1 luglio 2018

La scomparsa di Stephanie Mailer di Joël Dicker [recensione]

LA SCOMPARSA DI STEPHANIE MAILER 
di
JOËL DICKER

Casa editrice: La nave di Teseo
Collana: Oceani noir
Traduzione: Vincenzo Vega 
Pagine: 640
Prezzo: € 22
ISBN: 9788893445092
"Avevo pensato di trascorrere la mia ultima settimana da poliziotto passeggiando nei corridoi e bevendo caffè con i colleghi, in attesa dell'addio definitivo. Ma da tre giorni me ne stavo chiuso nel mio ufficio dalla mattina alla sera, sprofondato nel fascicolo del quadruplice omicidio del 1994, che avevo riesumato dagli archivi. L'incontro con quella Stephanie Mailer mi aveva scosso: riuscivo a pensare solo all'articolo che mi aveva dato e alla frase che mi aveva detto: "La risposta è sotto ai suoi occhi... Solo che non l'ha vista".
Quest'anno, al Salone del Libro di Torino, ho avuto la fortuna di partecipare all'incontro con l'autore Joël Dicker, in occasione della pubblicazione del nuovo romanzo. Ha svelato che scrive senza utilizzare una scaletta e ciò rende la produzione un momento consapevole e imprevedibile; non ama le descrizioni dettagliate dei personaggi, perché al lettore è affidato il compito di completare un'immagine. Con questa nuova prospettiva mi sono lasciata sorprendere e catturare da La scomparsa di Stephanie Mailer, constatando come Joël Dicker sia capace di creare una storia, con tantissime sottotrame, che regge e si divora con voracità.

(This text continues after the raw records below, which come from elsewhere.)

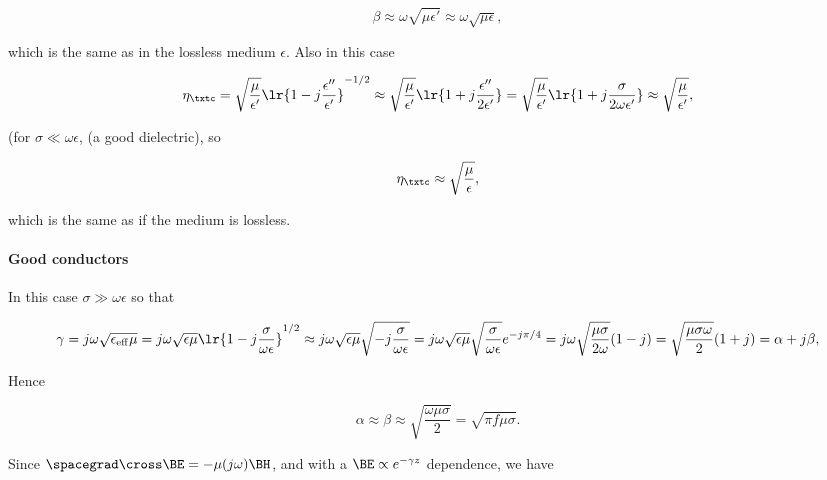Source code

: \begin{dmath}\label{eqn:uwavesLecture3:360}
\beta
\approx
\omega \sqrt{\mu \epsilon'}
\approx
\omega \sqrt{\mu \epsilon},
\end{dmath}

which is the same as in the lossless medium \( \epsilon \).  Also in this case

\begin{dmath}\label{eqn:uwavesLecture3:380}
\eta_\txtc
=
\sqrt{\frac{\mu}{\epsilon'}} \lr{ 1 - j \frac{\epsilon''}{\epsilon'} }^{-1/2}
\approx
\sqrt{\frac{\mu}{\epsilon'}} \lr{ 1 + j \frac{\epsilon''}{2 \epsilon'} }
=
\sqrt{\frac{\mu}{\epsilon'}} \lr{ 1 + j \frac{\sigma}{2 \omega \epsilon'} }
\approx
\sqrt{\frac{\mu}{\epsilon'}},
\end{dmath}

(for \( \sigma \ll \omega \epsilon \), (a good dielectric), so

\begin{dmath}\label{eqn:uwavesLecture3:400}
\eta_\txtc \approx \sqrt{\frac{\mu}{\epsilon}},
\end{dmath}

which is the same as if the medium is lossless.

\paragraph{Good conductors}

In this case \( \sigma \gg \omega \epsilon \) so that

\begin{dmath}\label{eqn:uwavesLecture3:420}
\gamma
=
j \omega \sqrt{ \epsilon_{\mathrm{eff}} \mu }
=
j \omega \sqrt{ \epsilon \mu } \lr{ 1 - j \frac{\sigma}{\omega \epsilon} }^{1/2}
\approx
j \omega \sqrt{ \epsilon \mu } \sqrt{- j \frac{\sigma}{\omega \epsilon} }
=
j \omega \sqrt{ \epsilon \mu } \sqrt{\frac{\sigma}{\omega \epsilon} } e^{-j \pi/4}
=
j \omega \sqrt{ \frac{ \mu \sigma}{2 \omega} } ( 1 - j )
=
\sqrt{ \frac{ \mu \sigma \omega}{2 } } ( 1 + j )
= \alpha + j \beta,
\end{dmath}

Hence

\begin{equation}\label{eqn:uwavesLecture3:440}
\alpha \approx \beta \approx \sqrt{\frac{\omega \mu \sigma}{2}} = \sqrt{ \pi f \mu \sigma }.
\end{equation}

Since \( \spacegrad \cross \BE = - \mu (j \omega) \BH \), and with a \( \BE \propto e^{-\gamma z } \) dependence, we have

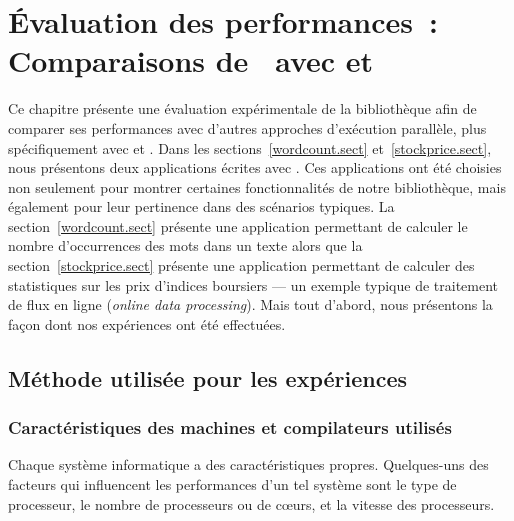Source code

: 
\chapter{Évaluation des performances~: Comparaisons de \ppff\ avec  et }
\label{experiences.chap}

Ce chapitre pr\'esente une \'evaluation exp\'erimentale de la biblioth\`eque  afin de comparer ses performances avec d'autres approches d'ex\'ecution parall\`ele, plus sp\'ecifiquement avec  et .
%
Dans les sections~\ref{wordcount.sect} et~\ref{stockprice.sect}, nous pr\'esentons deux applications \'ecrites avec \PpFf. Ces applications ont \'et\'e choisies non seulement pour montrer certaines fonctionnalit\'es de notre biblioth\`eque, mais \'egalement pour leur pertinence dans des sc\'enarios typiques. La section~\ref{wordcount.sect} pr\'esente une application permettant de calculer le nombre d'occurrences des mots dans un texte %
%
alors que la section~\ref{stockprice.sect} pr\'esente une application permettant de calculer des statistiques sur les prix d'indices boursiers --- un exemple typique de traitement de flux en ligne (\emph{online data processing}). Mais tout d'abord, nous pr\'esentons la fa\c{c}on dont nos exp\'eriences ont \'et\'e effectu\'ees.




\section{M\'ethode utilis\'ee pour les exp\'eriences}
\label{usedMethodsForBenchmarks.chap}

\subsection{Caractéristiques des machines et compilateurs utilisés}

Chaque syst\`eme informatique a des caract\'eristiques propres. Quelques-uns des facteurs qui influencent les performances d'un tel syst\`eme sont le type de processeur, le nombre de processeurs ou de c\oe{}urs, et la vitesse des processeurs.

Gli agenti Jesse Rosenberg e Derek Scott si sono imbattuti in un caso difficile e spinoso, quello in grado di lanciare le carriere di due giovani poliziotti sicuramente ambiziosi e che, allo stesso tempo, ha stravolto completamente le loro vite: l'omicidio del sindaco di Orphea nel 1994, Joseph Gordon, della sua famiglia e di Meghan Padalin. Tutta la città è impegnata nella prima edizione del festival teatrale, un evento che si spera diventi un appuntamento fisso, al fine di rilanciare l'economia locale. La popolazione non potrà dimenticare quel giorno, perché per sempre coinciderà con il massacro di persone affezionate del posto. Le indagini hanno condotto all'identificazione del colpevole in Ted Tennembaum, proprietario di un piccolo cafè, punto di incontro della zona.

Jesse Rosenberg, a distanza di vent'anni, ormai vicinissimo alla pensione, è avvicinato dalla giornalista Stephanie Mailer, che lo informa di essere in possesso di informazioni determinanti alla risoluzione del quadruplice omicidio e mette in discussione la conclusione del caso. Disposta a condividere le sue scoperte, non arriva a farlo: improvvisamente scompare, senza lasciare traccia, innescando tutta una serie di eventi a riprova che l'assassino è ancora a piede libero, pronto a colpire per nascondere una verità in grado di sconvolgere le esistenze di molti.

La trama principale è avvolta nel mistero e, nel corso dei capitoli, nuovi indizi vengono rivelati, così come approfondito il passato di diversi personaggi. Le vicende di contorno sono numerose, alcune decisamente più avvincenti, come quella di Steven Bergdorf, direttore del New York Literary Megazine, invischiato in una relazione pericolosa con la segretaria Alice Filmore o di Kirk Harvey, ex comandante della polizia di Orphea e scrittore a tempo perso, alla ricerca del successo sempre agognato e mai davvero conseguito; altre un po' troppo prolisse e sopra le righe, prima fra tutte quella di Dakota Eden, personaggio che probabilmente mi è piaciuto meno. Non manca la critica al mondo della politica, l'attenzione ai problemi esistenziali che spingono i protagonisti di fronte a scelte egoistiche e alle conseguenze delle proprie azioni.

L'autore costruisce un thriller avvincente, che si muove su più piani temporali e il cui filo rosso trascina moltissimi elementi in gioco, che contribuiscono alla spiegazione conclusiva. Mi aspettavo un finale diverso, un diverso colpevole, forse ingannata dallo stesso Kirk Harvey, che prometteva la risposta nell'arte. E, come per La verità sul caso Harry Quebert niente è come sembra, i colpi di scena sono tanti (volutamente tanti) e tutte le teorie realizzate nel corso della narrazione sono demolite senza pietà.